++++ Dataset records

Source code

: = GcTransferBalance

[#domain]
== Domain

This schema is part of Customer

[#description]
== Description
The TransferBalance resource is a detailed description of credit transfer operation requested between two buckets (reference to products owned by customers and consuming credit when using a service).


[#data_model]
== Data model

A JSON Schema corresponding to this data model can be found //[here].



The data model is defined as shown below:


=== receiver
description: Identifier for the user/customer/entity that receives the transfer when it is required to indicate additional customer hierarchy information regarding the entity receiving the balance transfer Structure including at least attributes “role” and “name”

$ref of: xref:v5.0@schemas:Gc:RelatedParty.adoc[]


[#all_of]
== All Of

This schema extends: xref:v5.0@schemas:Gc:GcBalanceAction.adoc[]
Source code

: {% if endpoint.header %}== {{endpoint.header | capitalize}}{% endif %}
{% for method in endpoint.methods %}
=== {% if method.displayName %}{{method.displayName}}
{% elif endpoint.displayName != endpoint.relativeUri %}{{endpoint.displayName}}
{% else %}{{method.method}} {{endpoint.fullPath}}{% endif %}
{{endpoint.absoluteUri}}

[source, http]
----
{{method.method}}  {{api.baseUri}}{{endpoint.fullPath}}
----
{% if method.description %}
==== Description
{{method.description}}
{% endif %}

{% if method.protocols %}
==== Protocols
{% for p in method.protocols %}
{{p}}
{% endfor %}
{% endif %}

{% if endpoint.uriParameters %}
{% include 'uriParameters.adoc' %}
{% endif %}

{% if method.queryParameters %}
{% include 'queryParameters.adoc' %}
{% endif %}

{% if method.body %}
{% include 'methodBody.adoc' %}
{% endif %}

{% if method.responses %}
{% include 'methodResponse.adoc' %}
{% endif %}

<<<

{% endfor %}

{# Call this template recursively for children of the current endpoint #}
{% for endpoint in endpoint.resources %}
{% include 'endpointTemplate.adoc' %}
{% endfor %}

++++++++

#### [Written task]
Copy every line in the entries above that has the string "xref" in it.

#### [Exercise output]
$ref of: xref:v5.0@schemas:Gc:RelatedParty.adoc[]
This schema extends: xref:v5.0@schemas:Gc:GcBalanceAction.adoc[]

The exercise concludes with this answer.